Search in Human Memory
One way of graphing the associative structure of human memory is simply to ask human subjects to generate words which are strongly associated with other words. Averaged across many subjects, the frequency of those generated words reflects the “associate frequency” of the words in human memory. You might think of this result as “MemoryRank” instead of PageRank.
How well does PageRank account for human memory?
Griffiths et al note one critical difference between PageRank and the “associate frequency” measure of human memory: the latter doesn’t account for the fact that some cues are strongly associated with more words than others. This is captured by PageRank’s more recursive definition of importance.
To evaluate which ranking scheme better predicts human data, the two methods were used on a large set of verbal associations, all generated by humans in response to each of over 5,000 words. The result of this process was two ranks for each word in the set – one generated according to PageRank and one according to associate frequency. This list was then culled to include only those words generated by a set of 50 adults, each of whom had been asked to generate the first word that came to mind in response to each letter of the alphabet (excluding 5 low-frequency letters).
If PageRank or associate frequency were perfect models of human memory, then the human data should be completely predictable: humans should always pick those words which have the highest rank and start with the desired letter.
The result:
“PageRank outperformed both associate frequency and word frequency as a predictor” of those words generated by humans in response to each letter of the alphabet. And this wasn’t due merely to the training set – Griffiths et al. manipulated the training set in various ways, and in all cases, PageRank came out on top (relative to associate frequency and word frequency).
What does this mean?
It turns out that PageRank is mathematically equivalent to a large number of other formalisms that are used in cognitive science. For example, severely limited connectionist networks (limited insofar as connection weights are equalized across all projections from a certain node) are mathematically equivalent to PageRank: the activation in such a network should ultimately settle on those nodes in proportion to their PageRank.

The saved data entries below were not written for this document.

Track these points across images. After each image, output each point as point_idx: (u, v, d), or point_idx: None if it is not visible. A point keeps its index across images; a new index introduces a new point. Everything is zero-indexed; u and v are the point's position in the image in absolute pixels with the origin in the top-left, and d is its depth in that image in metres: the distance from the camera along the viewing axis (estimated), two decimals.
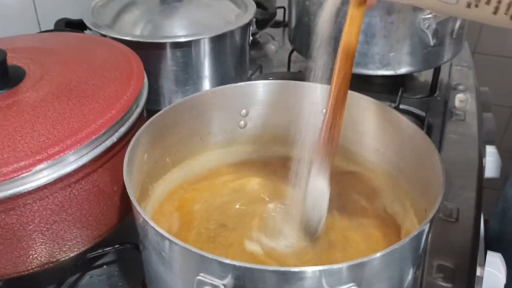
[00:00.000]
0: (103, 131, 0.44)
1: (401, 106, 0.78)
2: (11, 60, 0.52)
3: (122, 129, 0.47)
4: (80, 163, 0.43)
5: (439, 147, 0.70)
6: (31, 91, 0.48)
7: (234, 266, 0.33)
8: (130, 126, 0.48)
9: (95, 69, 0.52)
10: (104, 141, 0.45)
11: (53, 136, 0.43)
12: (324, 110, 0.45)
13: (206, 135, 0.56)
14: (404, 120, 0.49)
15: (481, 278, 0.55)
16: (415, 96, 0.84)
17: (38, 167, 0.41)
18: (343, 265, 0.33)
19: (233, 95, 0.55)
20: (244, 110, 0.57)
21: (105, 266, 0.54)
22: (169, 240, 0.35)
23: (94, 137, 0.44)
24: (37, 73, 0.51)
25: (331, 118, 0.44)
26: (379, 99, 0.53)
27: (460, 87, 0.84)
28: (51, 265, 0.47)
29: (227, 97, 0.55)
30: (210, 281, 0.34)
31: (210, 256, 0.33)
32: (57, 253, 0.47)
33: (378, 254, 0.34)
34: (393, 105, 0.76)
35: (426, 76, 0.88)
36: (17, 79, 0.50)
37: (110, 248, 0.51)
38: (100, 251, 0.51)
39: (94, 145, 0.44)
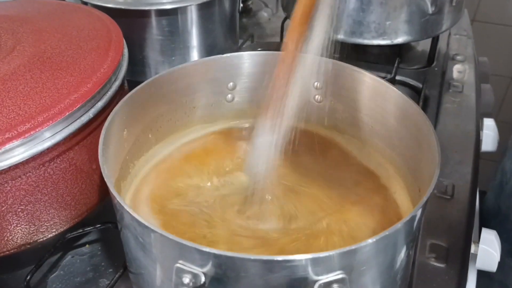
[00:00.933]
0: (77, 107, 0.41)
1: (398, 77, 0.75)
2: None
3: (99, 104, 0.44)
4: (53, 140, 0.40)
5: (436, 120, 0.68)
6: (1, 63, 0.45)
7: (214, 254, 0.31)
8: (108, 101, 0.45)
9: (71, 39, 0.49)
10: (79, 117, 0.42)
11: (24, 112, 0.40)
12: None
13: (191, 110, 0.53)
14: (400, 95, 0.47)
15: (475, 255, 0.54)
16: (412, 67, 0.81)
17: (8, 145, 0.38)
18: (332, 253, 0.31)
19: (219, 67, 0.52)
20: (231, 83, 0.54)
21: (87, 245, 0.52)
22: (146, 226, 0.32)
23: (68, 113, 0.41)
24: (9, 44, 0.48)
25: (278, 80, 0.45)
26: (375, 70, 0.50)
27: (459, 57, 0.81)
28: (29, 246, 0.45)
29: (213, 69, 0.52)
30: (189, 269, 0.32)
31: (188, 243, 0.31)
32: (34, 234, 0.44)
33: (369, 241, 0.32)
34: (389, 76, 0.73)
35: (424, 46, 0.85)
36: None
37: (90, 228, 0.49)
38: (81, 231, 0.49)
39: (69, 121, 0.41)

Likewise, PageRank can also be considered an estimate of “priors” in a Bayesian network (with some simplifying assumptions about likelihood).
So Google’s PageRank may accomplish network search in ways that can also be implemented in other frameworks widely used in cognitive psychology. However, PageRank (at least as it is known in the public domain) makes the strongly simplifying assumption that all associations from a particular node equally contribute to the importance of each of the connected nodes.

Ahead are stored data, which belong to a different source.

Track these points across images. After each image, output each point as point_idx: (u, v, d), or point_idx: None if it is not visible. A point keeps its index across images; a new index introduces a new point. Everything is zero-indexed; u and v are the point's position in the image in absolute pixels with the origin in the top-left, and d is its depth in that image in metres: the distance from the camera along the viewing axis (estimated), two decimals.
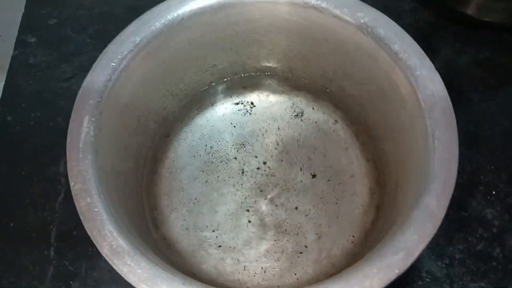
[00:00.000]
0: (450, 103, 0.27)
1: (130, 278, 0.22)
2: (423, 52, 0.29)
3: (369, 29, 0.30)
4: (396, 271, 0.22)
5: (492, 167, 0.38)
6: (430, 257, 0.35)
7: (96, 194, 0.24)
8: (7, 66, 0.44)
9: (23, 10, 0.48)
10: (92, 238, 0.23)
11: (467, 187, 0.37)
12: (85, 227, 0.24)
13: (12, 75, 0.43)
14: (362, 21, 0.30)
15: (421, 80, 0.28)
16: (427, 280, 0.34)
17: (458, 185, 0.37)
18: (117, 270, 0.23)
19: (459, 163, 0.38)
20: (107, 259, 0.23)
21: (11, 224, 0.36)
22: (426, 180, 0.24)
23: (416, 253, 0.22)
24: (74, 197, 0.24)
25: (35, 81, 0.43)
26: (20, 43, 0.45)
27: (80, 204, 0.24)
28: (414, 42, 0.29)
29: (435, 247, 0.35)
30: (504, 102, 0.41)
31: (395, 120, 0.31)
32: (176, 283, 0.22)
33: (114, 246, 0.23)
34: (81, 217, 0.24)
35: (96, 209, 0.24)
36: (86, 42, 0.45)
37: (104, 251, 0.23)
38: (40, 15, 0.47)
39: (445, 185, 0.24)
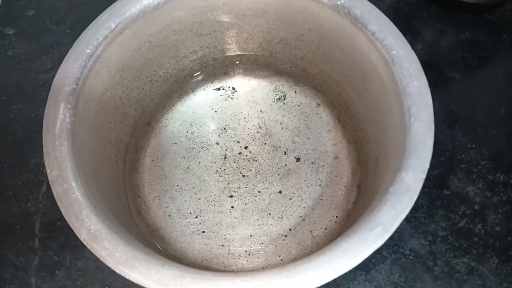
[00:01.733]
0: (426, 81, 0.27)
1: (108, 261, 0.22)
2: (399, 32, 0.29)
3: (346, 10, 0.30)
4: (374, 245, 0.22)
5: (473, 145, 0.39)
6: (413, 235, 0.35)
7: (73, 180, 0.24)
8: None
9: (0, 1, 0.47)
10: (69, 224, 0.23)
11: (448, 165, 0.38)
12: (63, 213, 0.24)
13: None
14: (339, 2, 0.30)
15: (397, 59, 0.28)
16: (411, 257, 0.34)
17: (440, 163, 0.38)
18: (96, 254, 0.23)
19: (440, 141, 0.38)
20: (85, 243, 0.23)
21: None
22: (403, 155, 0.25)
23: (393, 227, 0.23)
24: (51, 183, 0.24)
25: (15, 73, 0.43)
26: None
27: (57, 190, 0.24)
28: (391, 23, 0.29)
29: (418, 225, 0.36)
30: (484, 81, 0.41)
31: (374, 99, 0.31)
32: (154, 265, 0.22)
33: (92, 231, 0.23)
34: (59, 203, 0.24)
35: (73, 195, 0.24)
36: (66, 33, 0.45)
37: (82, 236, 0.23)
38: (18, 7, 0.47)
39: (420, 159, 0.24)
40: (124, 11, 0.30)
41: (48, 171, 0.25)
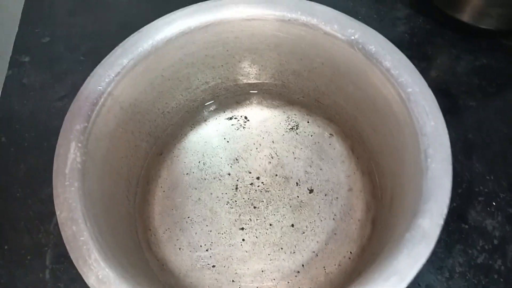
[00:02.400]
0: (443, 120, 0.26)
1: None
2: (415, 69, 0.28)
3: (360, 46, 0.30)
4: None
5: (492, 176, 0.38)
6: (430, 270, 0.34)
7: (82, 222, 0.24)
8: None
9: (17, 29, 0.48)
10: (77, 268, 0.23)
11: (466, 197, 0.37)
12: (71, 256, 0.23)
13: (6, 95, 0.43)
14: (353, 37, 0.30)
15: (413, 97, 0.27)
16: None
17: (457, 196, 0.37)
18: None
19: (458, 172, 0.37)
20: None
21: (6, 247, 0.36)
22: (419, 198, 0.24)
23: (408, 278, 0.22)
24: (60, 226, 0.24)
25: (29, 101, 0.43)
26: (14, 62, 0.45)
27: (66, 233, 0.24)
28: (406, 59, 0.29)
29: (435, 260, 0.35)
30: (502, 109, 0.41)
31: (388, 134, 0.30)
32: None
33: (100, 277, 0.23)
34: (67, 247, 0.24)
35: (82, 238, 0.23)
36: (80, 60, 0.45)
37: (91, 281, 0.23)
38: (34, 34, 0.47)
39: (438, 204, 0.23)
40: (136, 47, 0.30)
41: (57, 213, 0.24)
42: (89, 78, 0.29)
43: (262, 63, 0.36)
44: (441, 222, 0.23)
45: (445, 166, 0.24)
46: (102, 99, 0.28)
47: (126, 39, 0.30)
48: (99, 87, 0.28)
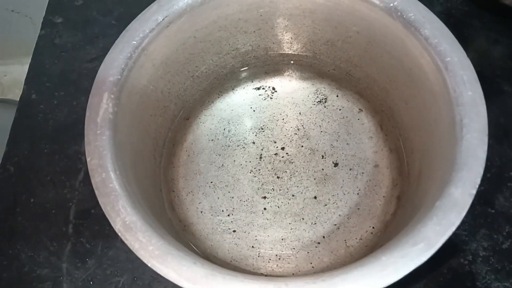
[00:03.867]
0: (481, 90, 0.25)
1: (141, 254, 0.22)
2: (454, 38, 0.28)
3: (399, 13, 0.29)
4: (416, 261, 0.21)
5: None
6: (452, 253, 0.34)
7: (111, 170, 0.24)
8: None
9: None
10: (105, 213, 0.23)
11: (494, 182, 0.36)
12: (100, 202, 0.24)
13: (38, 54, 0.44)
14: (392, 4, 0.29)
15: (451, 66, 0.26)
16: (448, 276, 0.33)
17: (486, 180, 0.36)
18: (129, 246, 0.23)
19: (488, 157, 0.37)
20: (119, 234, 0.23)
21: (32, 200, 0.37)
22: (451, 168, 0.23)
23: (437, 245, 0.21)
24: (90, 172, 0.24)
25: (60, 61, 0.44)
26: (46, 23, 0.46)
27: (96, 179, 0.24)
28: (445, 27, 0.28)
29: (458, 242, 0.34)
30: None
31: (422, 107, 0.30)
32: (186, 262, 0.22)
33: (127, 222, 0.23)
34: (96, 192, 0.24)
35: (111, 185, 0.24)
36: (111, 24, 0.46)
37: (117, 226, 0.23)
38: None
39: (471, 174, 0.22)
40: (172, 4, 0.30)
41: (88, 159, 0.25)
42: (124, 32, 0.29)
43: (295, 30, 0.36)
44: (473, 191, 0.22)
45: (480, 136, 0.24)
46: (135, 54, 0.28)
47: None
48: (133, 42, 0.28)
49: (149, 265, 0.22)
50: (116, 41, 0.29)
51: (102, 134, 0.25)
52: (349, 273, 0.21)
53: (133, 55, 0.28)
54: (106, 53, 0.43)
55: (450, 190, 0.22)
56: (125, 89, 0.28)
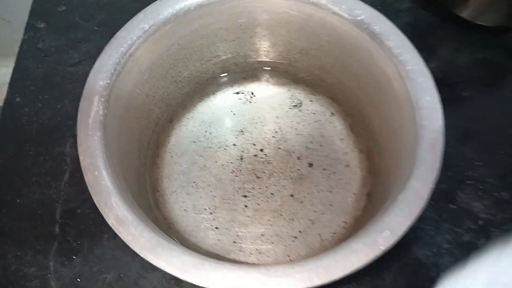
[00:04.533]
0: (438, 96, 0.28)
1: (133, 246, 0.24)
2: (414, 49, 0.31)
3: (365, 26, 0.32)
4: (381, 247, 0.24)
5: (482, 163, 0.40)
6: (419, 245, 0.36)
7: (103, 168, 0.26)
8: (15, 51, 0.45)
9: None
10: (99, 209, 0.25)
11: (456, 180, 0.39)
12: (93, 199, 0.25)
13: (22, 58, 0.45)
14: (359, 18, 0.32)
15: (411, 74, 0.29)
16: (415, 267, 0.35)
17: (448, 178, 0.39)
18: (122, 238, 0.24)
19: (449, 157, 0.40)
20: (113, 227, 0.25)
21: (18, 201, 0.38)
22: (413, 165, 0.26)
23: (401, 232, 0.24)
24: (83, 170, 0.26)
25: (44, 65, 0.44)
26: (30, 28, 0.47)
27: (89, 177, 0.26)
28: (407, 39, 0.31)
29: (424, 236, 0.37)
30: (497, 101, 0.42)
31: (388, 111, 0.33)
32: (176, 252, 0.24)
33: (120, 216, 0.24)
34: (90, 189, 0.25)
35: (103, 182, 0.25)
36: (94, 29, 0.47)
37: (111, 220, 0.25)
38: (50, 2, 0.49)
39: (430, 168, 0.25)
40: (157, 14, 0.32)
41: (81, 159, 0.26)
42: (112, 39, 0.31)
43: (272, 39, 0.38)
44: (432, 185, 0.25)
45: (437, 135, 0.26)
46: (123, 60, 0.30)
47: (148, 6, 0.32)
48: (122, 48, 0.30)
49: (141, 255, 0.24)
50: (105, 47, 0.30)
51: (94, 135, 0.27)
52: (324, 259, 0.23)
53: (121, 61, 0.30)
54: (89, 58, 0.45)
55: (411, 183, 0.25)
56: (113, 93, 0.29)
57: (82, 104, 0.28)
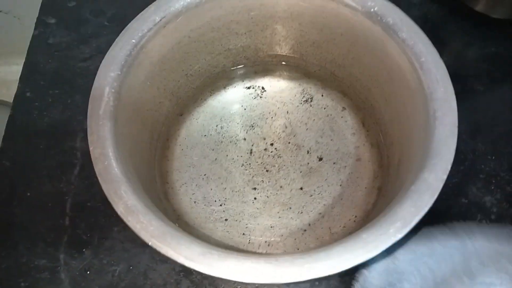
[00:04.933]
0: (452, 87, 0.28)
1: (142, 234, 0.24)
2: (428, 40, 0.30)
3: (379, 17, 0.31)
4: (393, 238, 0.23)
5: (494, 156, 0.39)
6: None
7: (113, 158, 0.26)
8: (25, 49, 0.46)
9: None
10: (108, 198, 0.25)
11: (467, 174, 0.38)
12: (103, 188, 0.25)
13: (32, 53, 0.45)
14: (372, 10, 0.32)
15: (425, 65, 0.29)
16: None
17: (459, 172, 0.38)
18: (131, 227, 0.24)
19: (461, 151, 0.39)
20: (121, 216, 0.25)
21: (28, 194, 0.38)
22: (425, 157, 0.26)
23: (412, 223, 0.24)
24: (93, 160, 0.26)
25: (54, 60, 0.45)
26: (40, 23, 0.47)
27: (99, 166, 0.26)
28: (421, 31, 0.31)
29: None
30: (509, 95, 0.42)
31: (401, 103, 0.32)
32: (184, 241, 0.24)
33: (129, 205, 0.25)
34: (99, 178, 0.25)
35: (113, 172, 0.25)
36: (104, 25, 0.47)
37: (120, 209, 0.25)
38: None
39: (443, 160, 0.25)
40: (169, 6, 0.32)
41: (91, 148, 0.26)
42: (124, 31, 0.31)
43: (283, 33, 0.38)
44: (444, 176, 0.25)
45: (451, 128, 0.26)
46: (134, 52, 0.30)
47: None
48: (133, 40, 0.30)
49: (149, 243, 0.24)
50: (117, 39, 0.31)
51: (104, 125, 0.27)
52: (334, 249, 0.23)
53: (132, 53, 0.30)
54: (100, 53, 0.45)
55: (424, 175, 0.25)
56: (124, 84, 0.30)
57: (93, 94, 0.28)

Although this assumption may be necessary for Google’s purposes, it is extremely clear that no such limitation exists in the brain. After all, the most widely recognized algorithm for neural computation – Hebbian learning – works precisely because it modifies the relative weights of one node to another independently from the weights of that node to all other nodes.
Is Google in my brain?
No one is suggesting that Larry Page has discovered the secret to the organization of human memory. In fact, it’s clear that some of PageRank’s (public) assumptions about the structure of networks do not hold – for example, the idea that the importance of a single node is distributed equally through all its connections. Much better models of verbal processing abound in cognitive psychology (see, for example, LSA). Still, Griffiths et al. compellingly demonstrate that the advantageous qualities of PageRank do indeed generalize from the world wide web to the semantic networks present in the brain.